More sweeping but undocumented charges were contained in a separate list put out by a group calling itself "the Society of Progressive Employes of the Central Bank."

It said 40 clergymen had transferred foreign exchange and gold totaling $654 million out of the country. Heading the list was Behieshti with an alleged $79.3 million in transfers, followed by Ayatollah Khomeini's son, Ahmad, with $69.4 million. The 80-year-old revolutionary leader himself was not mentioned.

While of doubtful origin, the latter list seemed certain to arouse public suspicion about clerical wealth and raise comparisons with a prerevolutionary list in which 144 prominent Iranians associated with the shah were accused of sending $2.4 billion out of the country.

Another subject of controversy -- and a major component of Iran's new economic order -- is the Bonyade Mostazafin, or Poor People's Foundation.

Less publicity has been given to another new organization, the Alavi Foundation, which formally took over the assets of the shah's Pahlavi Foundation.

Like the Pahlavi Foundation, the Poor People's Foundation was established as a charity. But both institutions soon became the owners of major profit-making enterprises, with neither accounting adequately for the use of its revenue.

Since its previous head was assassinated by an anticlerical guerrilla group last year, the Poor People's Foundation has been run by Ali Naghi Khamoushi, a layman with close ties to the clergy-dominated Revolutionary Council.

By Khamoushi's own reckoning, the foundation now owns or has interest in 70 major industrial plants, 25 large construction firms and 30 trading companies in addition to unspecified numbers of farms, houses, hotels, theaters, nightclubs and personal property.

The foundation also owns three formerly private aviation companies and three of Tehran's leading newspapers: Kayhan, Ettelaat, and Azadegan.
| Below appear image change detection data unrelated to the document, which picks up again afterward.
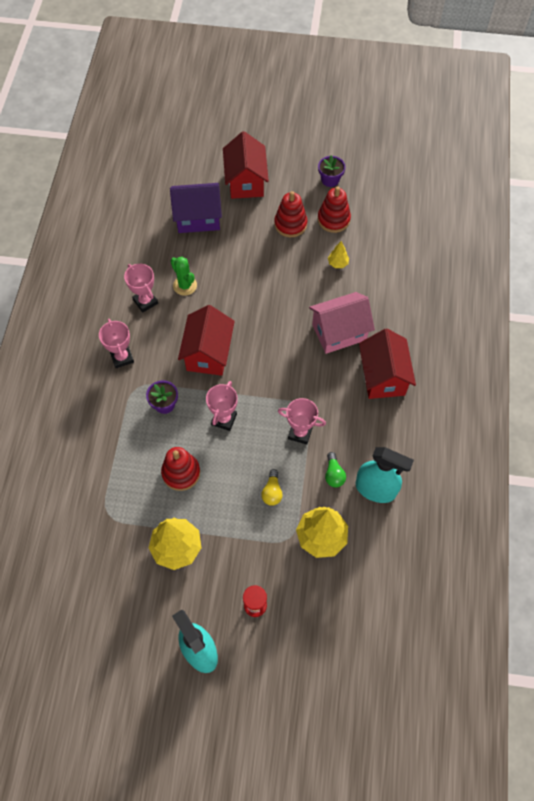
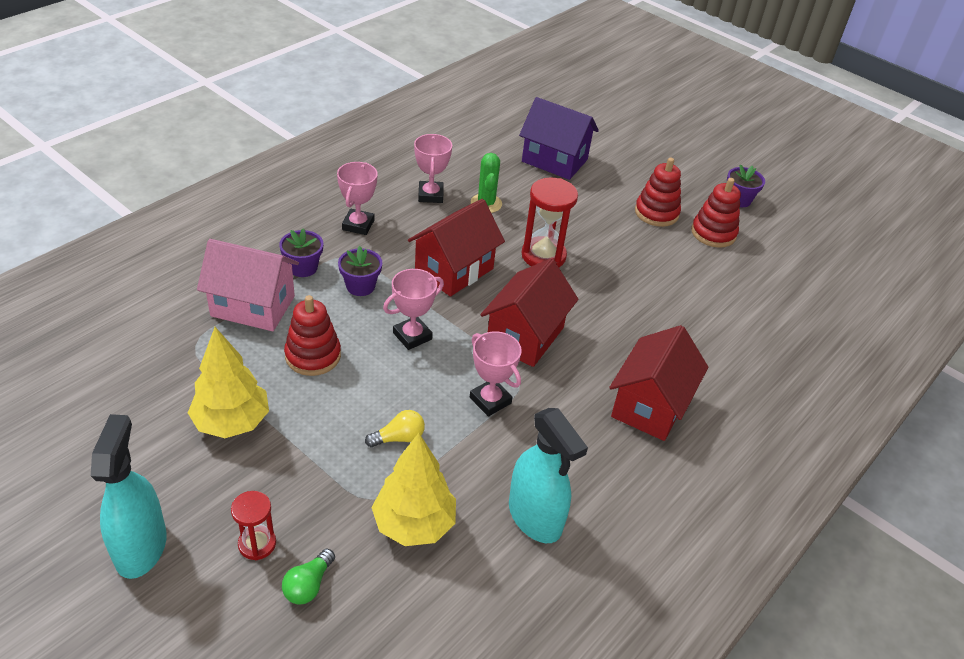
camera: 30 degrees right, 20 degrees down
red house [223,131,269,199] -> red house moved to [480,259,578,367]
yellow light bulb [261,469,283,506] -> yellow light bulb turned 150 degrees counterclockwise [365,410,425,447]
pink house [309,292,375,354] -> pink house moved to [197,239,299,331]
green light bulb [325,452,346,487] -> green light bulb moved to [282,549,335,605]
yellow tree [328,241,349,268] -> none
none -> purple flower pot [279,228,323,277]
none -> red hourglass [522,178,578,268]

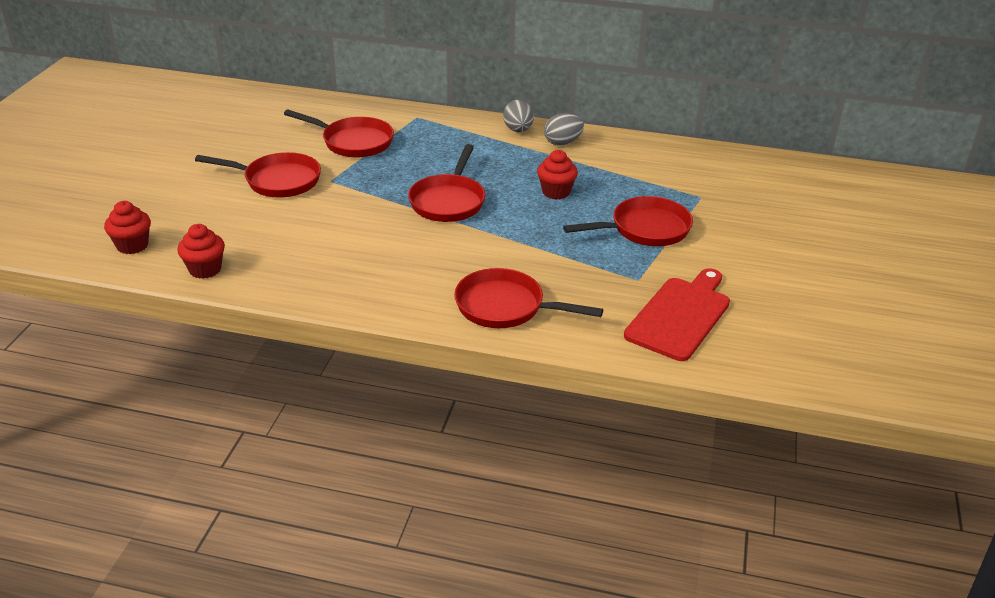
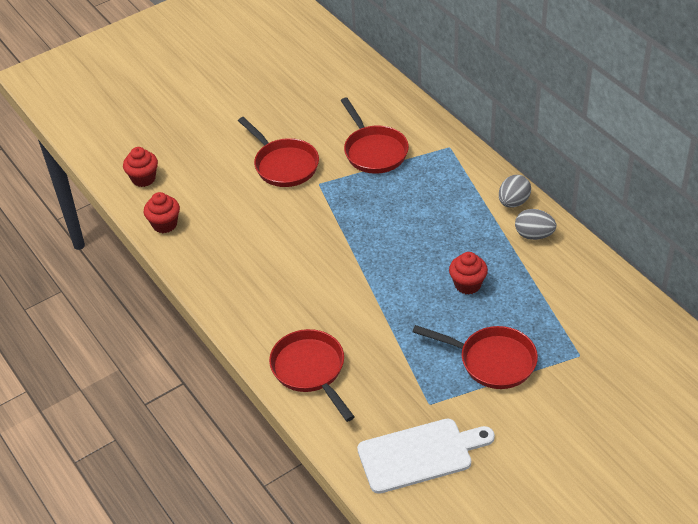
camera: 45 degrees right, 10 degrees up
red pan [408,144,485,222] -> none
red cutting board [624,268,730,361] -> white cutting board [357,419,495,494]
In addition, Khamoushi told a Tehran newspaper recently that nearly 70 percent of current development work was being done by companies that the foundation had taken over.

According to Khamoushi, the foundation has $283 million worth of "movable property" -- including "carpets, expensive automobiles, jewelry and antiques" -- that it intends to sell to the public "so that the proceeds may be spent on the deprived."
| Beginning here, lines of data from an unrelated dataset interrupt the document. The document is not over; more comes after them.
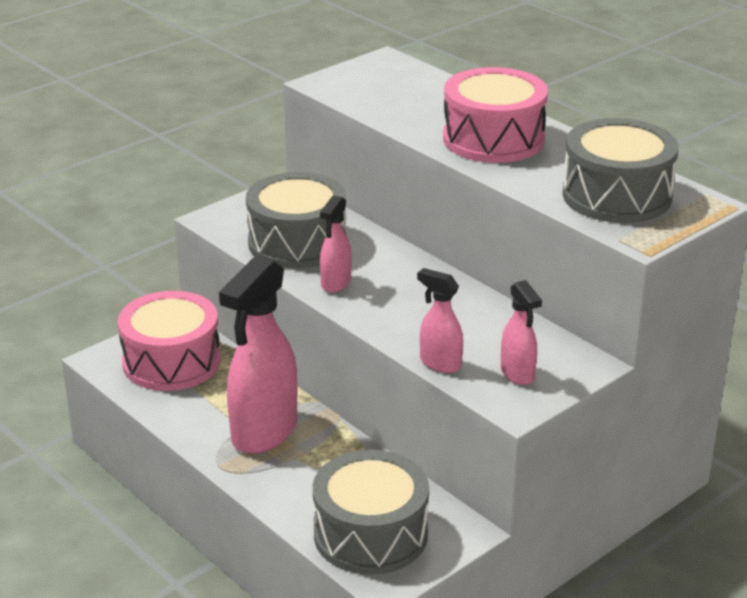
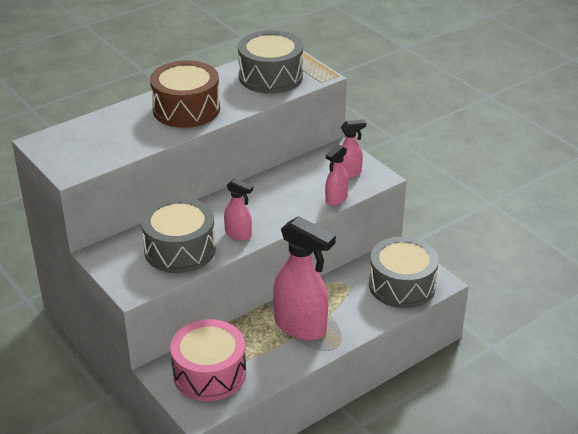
camera: 85 degrees left, 5 degrees up
pink drum [443,67,548,163] -> brown drum [150,60,220,128]

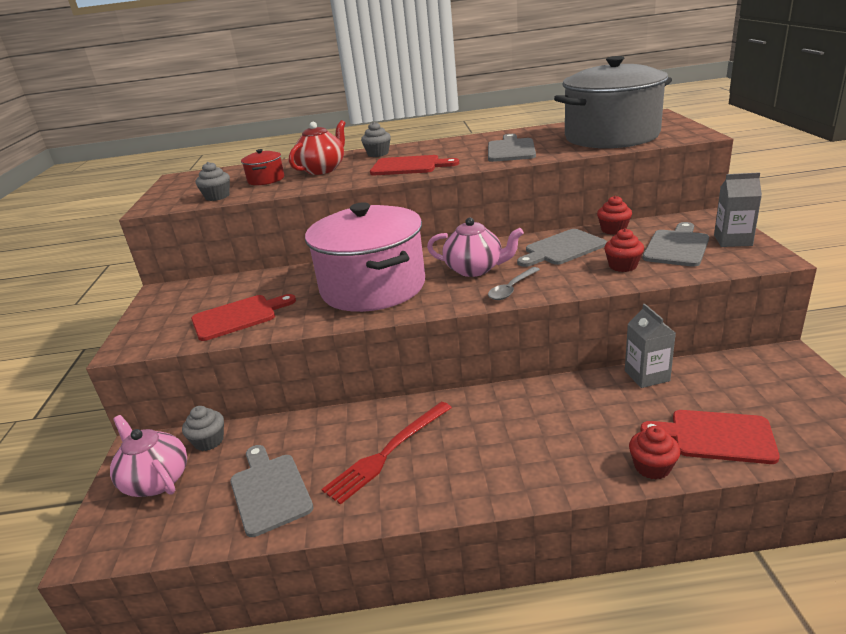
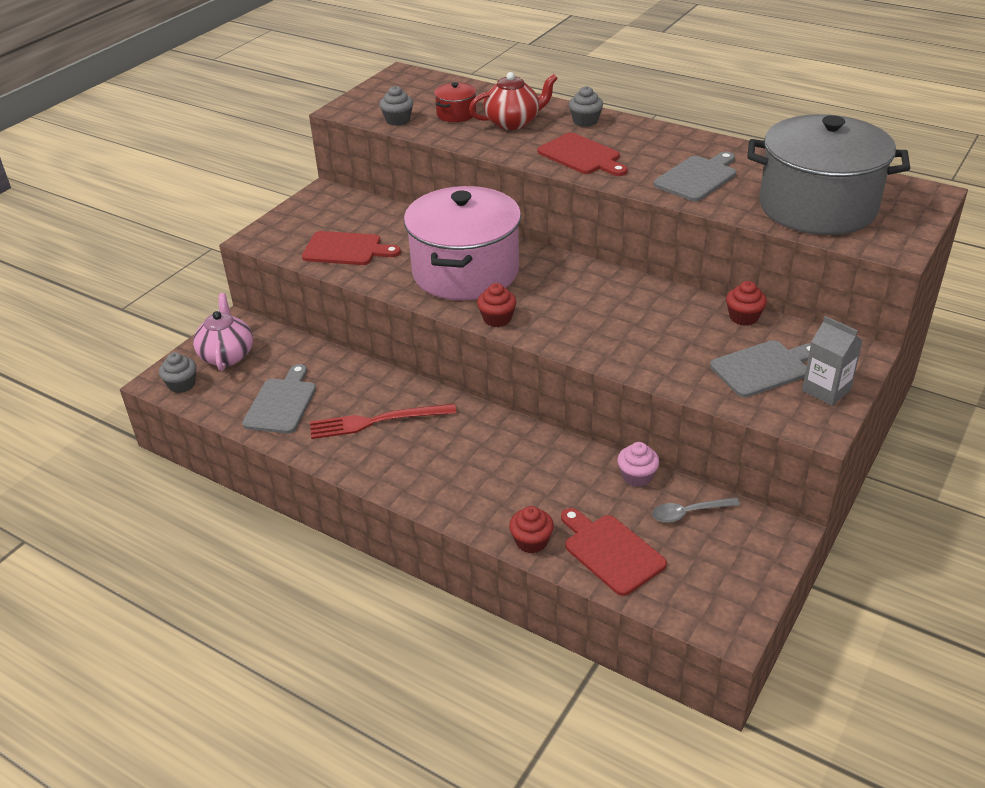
camera: 35 degrees right, 10 degrees up
grey cupcake [182,406,224,451] -> grey cupcake moved to [159,352,197,393]
pink teapot [427,217,524,277] -> none
grey spoon [488,267,540,300] -> grey spoon moved to [652,497,740,523]
grey cutting board [517,229,607,267] -> none
red cupcake [604,228,644,272] -> red cupcake moved to [477,283,516,327]
grey carton [625,304,676,388] -> pink cupcake [617,442,660,487]

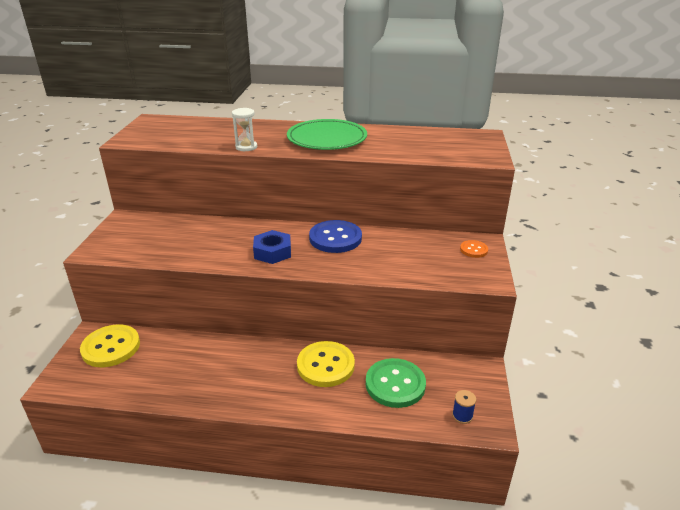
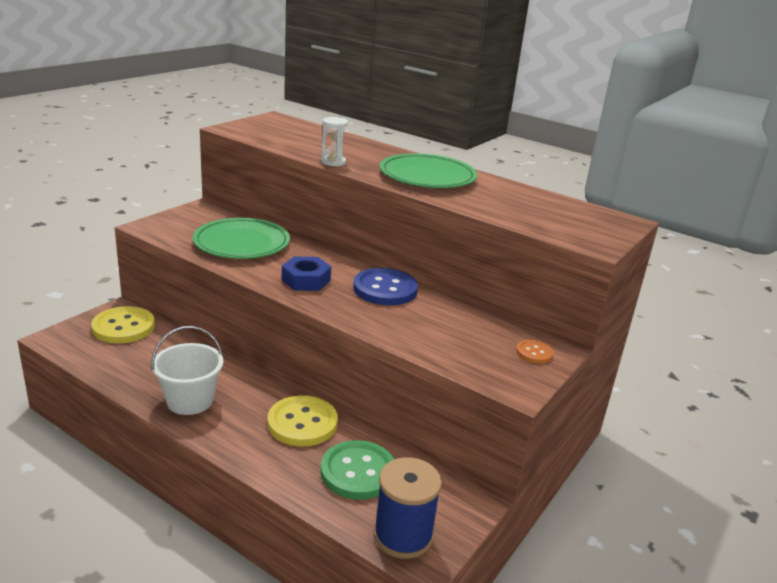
camera: 25 degrees right, 5 degrees down
blue spool [452,390,476,424] -> blue spool [374,457,442,559], size x2.23
none -> white bucket [151,326,223,415]
none -> green plate [193,218,290,259]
The foundation's assets are made up of the property of Iranians associated with the shah's regime who were executed, jailed, fled the country or simply had their wealth confiscated.

Many Iranians, including some in government circles, believe the foundation has taken over much more than it has accounted for. Khamoushi has been put on the defensive by their charges that the foundation has failed to produce proper balance sheets to explain where all its money has gone.

"Everyone knows they've taken more," said one foreign economic analyst. "The whole thing stinks. There's a new system here, and it's pure banditry like the old one."

Apparently believing that the best defense is a strong offense, Khamoushi recently responded to such criticism by calling on the Revolutionary Council to turn over to the foundation still more companies and property and seeking to have various government agencies take over its unprofitable enterprises.

Another rich institution in the new economic order is the religious endowments organization, a traditional repository of clerical wealth that has grown even more affluent since the revolution. Run by Moslem clergy, it manages money and property bequeathed to it by Iranians and the income from religious shrines, notably the shrine of the Imam Reza. Among its assets are said to be fruit canning factories and the Hyatt Hotel in the northeastern city of Mashad.